Following the 2012 raid on Megaupload and Kim Dotcom, U.S. and New Zealand authorities seized millions of dollars in cash and other property.
Claiming the assets were obtained through copyright and money laundering crimes, the U.S. Government launched a separate civil action in which it asked the court to forfeit the bank accounts, cars, and other seized possessions of the Megaupload defendants.
Dotcom then petitioned the US Supreme Court to hear the case.
The crux of the case is whether or not the District Court’s order to forfeit an estimated $67 million in assets was right. The defense held that Dotcom and the other Megaupload defendants were wrongfully labeled as fugitives by the Department of Justice, and wanted the ruling overturned.
The Supreme Court, however, decided not to hear the case, it announced today. The news comes as a setback to Megaupload’s legal team, who had hoped for a better outcome.
“We are disappointed in the US Supreme Court’s denial of the Cert Petition – it is a bad day for due process and international treaties,” Ira Rothken, Kim Dotcom’s counsel, informs TorrentFreak.
“Kim Dotcom has never been to the United States, is presumed innocent, and is lawfully opposing extradition under the US – New Zealand Treaty – yet the US by merely labeling him as a fugitive gets a judgment to take all of his assets with no due process.”
The Supreme Court’s decision not to hear the case doesn’t mean that the assets are all lost. Many of the funds are located abroad in New Zealand and Hong Kong, and the defense will now focus its efforts on these jurisdictions.
“The New Zealand and Hong Kong courts, who have authority over the assets, will now need to weigh in on this issue and we are cautiously optimistic that they will take a dim view of the Fugitive Disentitlement Doctrine and oppose US efforts to seize such assets,” Rothken says.
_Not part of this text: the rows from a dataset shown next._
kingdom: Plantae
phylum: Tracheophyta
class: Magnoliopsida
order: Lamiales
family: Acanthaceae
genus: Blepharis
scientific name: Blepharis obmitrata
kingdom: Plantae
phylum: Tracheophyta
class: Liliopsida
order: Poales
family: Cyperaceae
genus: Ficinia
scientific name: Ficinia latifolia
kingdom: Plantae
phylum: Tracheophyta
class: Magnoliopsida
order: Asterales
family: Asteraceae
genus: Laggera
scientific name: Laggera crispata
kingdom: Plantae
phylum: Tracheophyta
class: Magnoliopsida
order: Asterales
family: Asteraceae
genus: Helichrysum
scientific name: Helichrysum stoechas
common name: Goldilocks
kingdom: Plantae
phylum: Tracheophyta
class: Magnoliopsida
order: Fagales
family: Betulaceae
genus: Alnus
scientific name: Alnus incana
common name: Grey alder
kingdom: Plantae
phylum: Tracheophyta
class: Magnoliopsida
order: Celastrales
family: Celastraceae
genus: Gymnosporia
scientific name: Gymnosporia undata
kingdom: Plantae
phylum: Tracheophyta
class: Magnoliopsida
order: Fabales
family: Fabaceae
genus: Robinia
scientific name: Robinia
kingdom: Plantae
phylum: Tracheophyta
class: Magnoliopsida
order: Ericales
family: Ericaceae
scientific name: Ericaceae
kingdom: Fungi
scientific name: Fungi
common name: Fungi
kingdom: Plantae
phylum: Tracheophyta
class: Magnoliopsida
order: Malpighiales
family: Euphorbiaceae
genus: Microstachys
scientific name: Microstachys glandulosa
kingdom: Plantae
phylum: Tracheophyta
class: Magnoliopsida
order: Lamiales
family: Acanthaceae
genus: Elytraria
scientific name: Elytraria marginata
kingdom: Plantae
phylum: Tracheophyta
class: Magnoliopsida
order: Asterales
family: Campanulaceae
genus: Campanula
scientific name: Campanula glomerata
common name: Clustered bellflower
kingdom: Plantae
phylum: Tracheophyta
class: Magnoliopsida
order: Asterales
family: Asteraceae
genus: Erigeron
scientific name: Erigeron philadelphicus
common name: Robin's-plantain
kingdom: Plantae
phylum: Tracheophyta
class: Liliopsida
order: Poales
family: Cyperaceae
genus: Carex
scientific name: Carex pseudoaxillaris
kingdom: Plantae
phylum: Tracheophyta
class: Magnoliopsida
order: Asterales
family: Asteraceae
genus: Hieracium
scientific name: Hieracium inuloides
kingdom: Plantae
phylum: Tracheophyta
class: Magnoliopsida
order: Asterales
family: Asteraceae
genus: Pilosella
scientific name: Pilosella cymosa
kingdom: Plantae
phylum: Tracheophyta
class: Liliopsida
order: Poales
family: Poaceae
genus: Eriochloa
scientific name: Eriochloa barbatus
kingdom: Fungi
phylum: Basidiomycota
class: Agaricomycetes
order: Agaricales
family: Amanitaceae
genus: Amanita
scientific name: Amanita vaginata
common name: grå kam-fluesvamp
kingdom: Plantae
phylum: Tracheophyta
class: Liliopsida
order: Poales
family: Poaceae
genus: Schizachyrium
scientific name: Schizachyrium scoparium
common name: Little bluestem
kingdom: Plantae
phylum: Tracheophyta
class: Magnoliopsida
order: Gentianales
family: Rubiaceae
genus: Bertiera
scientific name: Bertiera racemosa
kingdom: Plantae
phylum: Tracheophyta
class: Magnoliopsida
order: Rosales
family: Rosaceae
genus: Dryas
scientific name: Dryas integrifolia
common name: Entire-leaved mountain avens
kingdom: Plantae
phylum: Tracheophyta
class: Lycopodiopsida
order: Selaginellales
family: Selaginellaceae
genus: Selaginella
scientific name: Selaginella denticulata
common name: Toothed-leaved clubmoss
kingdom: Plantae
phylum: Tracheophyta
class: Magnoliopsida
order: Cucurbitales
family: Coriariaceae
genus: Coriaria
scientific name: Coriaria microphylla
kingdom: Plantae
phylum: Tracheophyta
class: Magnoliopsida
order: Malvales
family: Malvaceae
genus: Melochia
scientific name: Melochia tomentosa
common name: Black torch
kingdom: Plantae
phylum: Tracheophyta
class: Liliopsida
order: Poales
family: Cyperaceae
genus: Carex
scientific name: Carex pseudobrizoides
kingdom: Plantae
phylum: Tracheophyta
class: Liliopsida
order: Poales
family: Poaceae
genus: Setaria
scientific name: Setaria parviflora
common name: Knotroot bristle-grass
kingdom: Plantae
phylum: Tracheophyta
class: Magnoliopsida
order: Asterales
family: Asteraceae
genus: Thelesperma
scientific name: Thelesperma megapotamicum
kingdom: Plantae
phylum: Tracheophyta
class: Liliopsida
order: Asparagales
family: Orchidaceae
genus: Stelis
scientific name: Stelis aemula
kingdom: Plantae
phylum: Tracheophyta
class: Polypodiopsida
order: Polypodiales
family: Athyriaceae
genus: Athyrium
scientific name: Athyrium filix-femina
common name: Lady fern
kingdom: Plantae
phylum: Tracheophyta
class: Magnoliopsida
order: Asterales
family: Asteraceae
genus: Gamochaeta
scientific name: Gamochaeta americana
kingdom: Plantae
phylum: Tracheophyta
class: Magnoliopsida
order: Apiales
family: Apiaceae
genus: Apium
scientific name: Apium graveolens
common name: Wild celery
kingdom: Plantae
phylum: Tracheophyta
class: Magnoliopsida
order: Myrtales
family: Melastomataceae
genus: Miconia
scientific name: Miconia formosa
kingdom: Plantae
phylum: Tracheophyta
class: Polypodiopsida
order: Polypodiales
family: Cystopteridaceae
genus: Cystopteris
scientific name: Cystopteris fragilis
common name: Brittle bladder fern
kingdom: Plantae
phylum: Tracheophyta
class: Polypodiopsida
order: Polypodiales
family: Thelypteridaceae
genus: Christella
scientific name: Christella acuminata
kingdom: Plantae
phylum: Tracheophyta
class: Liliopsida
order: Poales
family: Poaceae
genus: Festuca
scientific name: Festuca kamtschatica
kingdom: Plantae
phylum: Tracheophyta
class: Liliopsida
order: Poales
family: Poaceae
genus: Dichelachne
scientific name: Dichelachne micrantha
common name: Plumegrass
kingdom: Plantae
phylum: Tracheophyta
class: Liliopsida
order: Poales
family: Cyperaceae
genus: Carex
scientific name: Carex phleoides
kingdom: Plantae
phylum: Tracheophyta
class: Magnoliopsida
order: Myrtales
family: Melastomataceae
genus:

The actions of the US Department of Justice violate the prohibition against double jeopardy in the US – New Zealand extradition process, Dotcom’s legal team argues.
With the assets forfeiture, the Megaupload defendants have now been punished for the copyright infringement allegations in the indictment. On top of this they risk a possible extradition to face a second punishment in the US, which places the defendants in double jeopardy, Rothken explains.
So, while the legal options in the United States have run out, the seized assets battle is far from over.